Four things to check: 
1. Are the grooves too shallow and lifting the wheels off the track? 
2. Is the gauge of the center section too wide and creating drag on the back of the wheels? 
3. Is the track gauge too narrow and creating drag? 
4. Is the center section too high and creating drag or lifting the motor block?


----------



## Richard Smith (Jan 2, 2008)

Check to see if all the drivers are making rail contact at that point. Try slipping a piece of paper between each wheel and the rail. A slight dip in the track and/or slightly different height on middle drivers could mean that your 2-8-2 is only a 2-4-2 at that point.


----------



## lownote (Jan 3, 2008)

Thanks everyone--I used a dremel router to deepen the flangeways and take a little material off the plastic close to the top of the rail--that seems to have made a very big difference. The Mikado pulled the same consist it was failing to pull earlier


----------



## Trains (Jan 2, 2008)

Sounds like A#1 and Old Cigarette greased the rail!


----------



## Guest (May 1, 2008)

nearly every possibility named allready, i see just one more possibility. 
might the material of the rails of the "walk-ons" be harder, i.e. with a less "rough" railhead, than the rest of the track? 

on my last layout i could better traction on grades by using sanding paper on the railheads. but not rubbing in the direction, the rails are laid, but sideways.


----------



## Greg Elmassian (Jan 3, 2008)

So, the problem was solved by deepening the flangeways and trimming the plastic outboard of the railhead. 

Any idea WHICH of these was the problem? 

I was considering buying some of this from SJ, and I am now having serious second thoughts! I don't want to pay a lot of money for 50 feet of this stuff only to have to hand-finish it! 

(Do you have any way to measure the flangeway depth on an un-modified piece?) 

Regards, Greg


----------



## lownote (Jan 3, 2008)

I think it was deepening the flangeways that did it, but it also seems more prone to bellying on a grade. It'a clearly not meant to go on a grade and supporting it well has helped. 

I have a venier caliper and I'll try tomorrow to get a flangeway depth measurement. I have another unmodified piece that's level. 

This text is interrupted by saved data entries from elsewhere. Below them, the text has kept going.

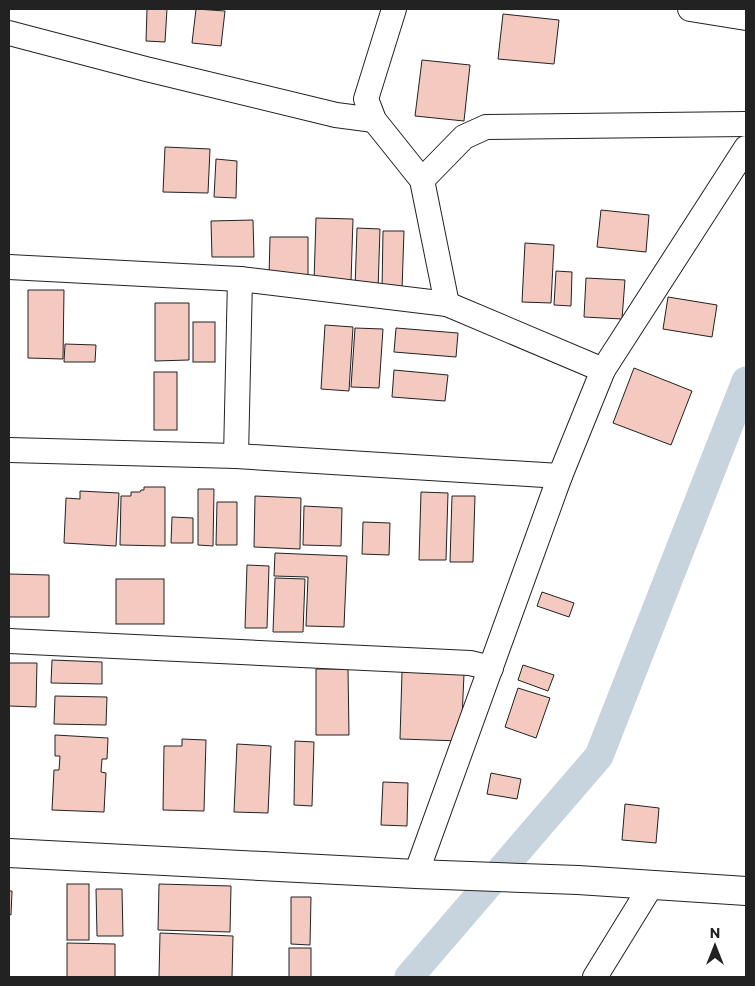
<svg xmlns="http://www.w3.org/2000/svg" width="755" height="986" viewBox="0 0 755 986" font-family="Commissioner,sans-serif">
<rect width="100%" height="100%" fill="#fff"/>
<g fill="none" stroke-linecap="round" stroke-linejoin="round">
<!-- canal -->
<polyline stroke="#c7d3dd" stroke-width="29" points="409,977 599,756 746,381"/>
</g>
<!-- building -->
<g fill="#f3c9c0" stroke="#222">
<polygon points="147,9 167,9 165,42 146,41"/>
<polygon points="196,9 225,11 221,46 192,43"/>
<polygon points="503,14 559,20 554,64 498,59"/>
<polygon points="422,60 470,65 464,121 415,116"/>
<polygon points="165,147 210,149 208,193 163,192"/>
<polygon points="216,159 237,161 236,198 214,197"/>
<polygon points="601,210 649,215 646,252 597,247"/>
<polygon points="316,218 353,219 351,282 314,281"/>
<polygon points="253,220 254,257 212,257 211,221"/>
<polygon points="357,228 380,229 378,290 355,289"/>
<polygon points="383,231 404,231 402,290 382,290"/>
<polygon points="270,237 308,237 308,278 269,278"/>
<polygon points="525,243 554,245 551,303 522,302"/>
<polygon points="556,271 572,272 571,306 554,305"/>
<polygon points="586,278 625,280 622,319 584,317"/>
<polygon points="28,290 64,290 63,359 28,358"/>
<polygon points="668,297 717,305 712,337 663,329"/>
<polygon points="155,303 189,303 189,360 155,361"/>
<rect x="193" y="322" width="22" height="40"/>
<polygon points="325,325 353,327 349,391 321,389"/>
<polygon points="355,328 383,329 379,388 351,387"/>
<polygon points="396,328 458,333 456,357 394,352"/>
<polygon points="65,344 96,345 95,362 64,362"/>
<polygon points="634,368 692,391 671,445 613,423"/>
<polygon points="394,370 448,375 445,401 392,397"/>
<rect x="154" y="372" width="23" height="58"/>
<polygon points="144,487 165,487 165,546 120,545 121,496 131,496 131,492 140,492 141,490 144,490"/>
<polygon points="198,489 214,489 213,546 198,545"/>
<polygon points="80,491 119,493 116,546 64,543 66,498 80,499"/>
<polygon points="421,492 448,493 446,560 419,560"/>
<polygon points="255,496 301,498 300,549 254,547"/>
<polygon points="452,496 475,496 473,562 450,562"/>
<polygon points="217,502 237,502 237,545 216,545"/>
<polygon points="304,506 342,508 341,546 303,545"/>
<polygon points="172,517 193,518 193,543 171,543"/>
<polygon points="363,522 390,523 389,555 362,554"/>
<polygon points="275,553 347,556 344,627 306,626 308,577 274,576"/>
<polygon points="247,565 269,566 267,628 245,628"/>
<polygon points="9,574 49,575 49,617 9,617"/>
<polygon points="275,578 305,579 303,632 273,632"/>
<rect x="116" y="579" width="48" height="45"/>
<polygon points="542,592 574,603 569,617 537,606"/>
<polygon points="52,660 102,662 102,684 51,683"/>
<polygon points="9,663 37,663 36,707 9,706"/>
<polygon points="523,665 554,675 548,691 518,680"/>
<polygon points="316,669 348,669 349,735 316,735"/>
<polygon points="402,672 464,674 461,741 400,739"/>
<polygon points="518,688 550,698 536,738 505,727"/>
<polygon points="55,696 107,697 106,725 54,724"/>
<polygon points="55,735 108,738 107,759 102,759 101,772 106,773 104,812 52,810 54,770 59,770 60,756 55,756"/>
<polygon points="182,739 206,740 204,811 163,810 164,746 182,746"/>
<polygon points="295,741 314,742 312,806 294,805"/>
<polygon points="237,744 271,746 268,813 234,812"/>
<polygon points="491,773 521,779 517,799 487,794"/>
<polygon points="383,782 408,783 407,826 381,825"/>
<polygon points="625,804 659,808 656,843 622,840"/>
<rect x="67" y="884" width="22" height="56"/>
<polygon points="159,884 231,886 230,932 158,930"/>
<polygon points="96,889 122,889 123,936 97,936"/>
<polygon points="9,891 12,891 11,915 9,914"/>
<polygon points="291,897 311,897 310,945 291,944"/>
<polygon points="160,933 233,936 232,977 159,977"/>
<polygon points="67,943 115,944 115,977 67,977"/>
<rect x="289" y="948" width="22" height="29"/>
</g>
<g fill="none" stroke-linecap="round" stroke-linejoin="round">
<!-- street casing -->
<g stroke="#222" stroke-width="26">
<g id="street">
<polyline points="394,9 366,99 374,120 422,180 447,304"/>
<polyline points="690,9 746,18"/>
<polyline points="9,33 146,69 336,115 374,120"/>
<polyline points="422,180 464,137 486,127 746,124"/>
<polyline points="9,267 240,279 447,304 603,370"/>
<polyline points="9,450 236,456 560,476"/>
<polyline points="236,456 240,279"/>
<polyline points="9,641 470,663 491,668"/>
<polyline points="416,874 560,476 603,370 746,148"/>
<polyline points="595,977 651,886"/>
</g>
</g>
<!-- secondary casing -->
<g stroke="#222" stroke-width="30">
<polyline id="secondary" points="9,853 416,874 578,880 746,891"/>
</g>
<!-- street -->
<use href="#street" stroke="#fff" stroke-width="24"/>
<!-- secondary -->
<use href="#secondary" stroke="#fff" stroke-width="28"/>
</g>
<!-- border -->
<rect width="755" height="986" fill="none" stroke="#222222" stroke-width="20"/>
<!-- north arrow -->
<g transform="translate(715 946)" stroke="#ffffff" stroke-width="4" paint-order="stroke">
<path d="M0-4L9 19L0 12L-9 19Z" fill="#222222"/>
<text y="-8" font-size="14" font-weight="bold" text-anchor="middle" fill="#222222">N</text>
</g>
</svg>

I noticed that at the factory they had already adjusted the depth of the plastic not on the flangeway side, but on the other side. I also noticed that in a couple places the plastic was still VERY close to the level of the top of the rail 

It's good for walking on, works well.I use a stiff broom to clear tiny pebbles, maple seeds, etc. from the flangeways. One thing they di not do that IMHO would have been smart was cut a channel in the bottom for running wires. I cut one myself on a table saw


----------



## Greg Elmassian (Jan 3, 2008)

Thanks! 

Looking forward to a measurement, that will save a lot of grief. 

I wonder if besides the wire channel, having some drain holes in the bottom of the flangeway would not be a good idea? 

I might email them after I get your data and see if suggestions are appreciated. 

Regards, Greg


----------



## Dan Pierce (Jan 2, 2008)

I had couplers hitting on the Aristocraft version. To fix mine, I removed the rails and added washers under the rails and now all rolling stock goes through much better. 

The rails on the Arsito were below the level of the plastic. raising the rails fixed all the problems.


----------